A second attack was ordered for September 19. Alan Palmer describes it in stark terms and adds a damning indictment of the British attacks.
This time the brunt of the fighting fell on the the 77th (Scottish) Brigade of the 26th Division … and they suffered from battle confusion as grim as in the days of the Crimea. Orders not to attack arrived too late; British troops were caught in their own barrage; a French Zouave regiment failed to understand its task; messengers perished in the murk of the conflict. During six hours of fighting no trenches were won and retained.
After two days the only gains were those secured around Dojran town on the first morning. British casualties were heavy – twice as great as those suffered by the Serbs and the French on the first two days of the battle for the Dobropolje – and the Bulgarian bastion on the Grand Courroné remained unassailed.
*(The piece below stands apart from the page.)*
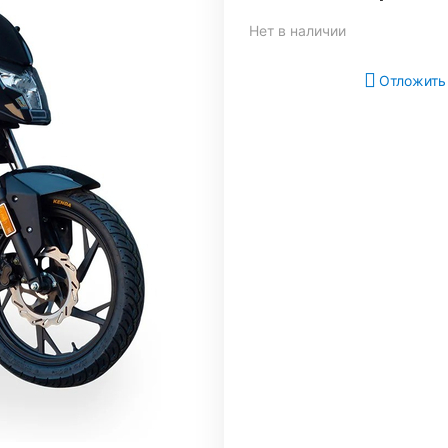
Нет в наличии
Отложить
Technically the Anglo-Greek attacks achieved their strategic purpose: not one Bulgarian unit was moved westward from the Dojran sector. Yet it may be legitimately asked if feints and harassment would not, in this respect, have accomplished as much as an all-out attack against such formidable positions. By the morning of September 20 several of the British infantry battalions could raise only a quarter of their nominal strength. The cost was far too high.
From Alan Palmer’s ‘Defeat of Bulgaria – The Central Powers Begin to Crack’, published in History of the First World War No. 107 by Purnell for BPC Publishing Ltd, London, in cooperation with the Imperial War Museum in the 1970s.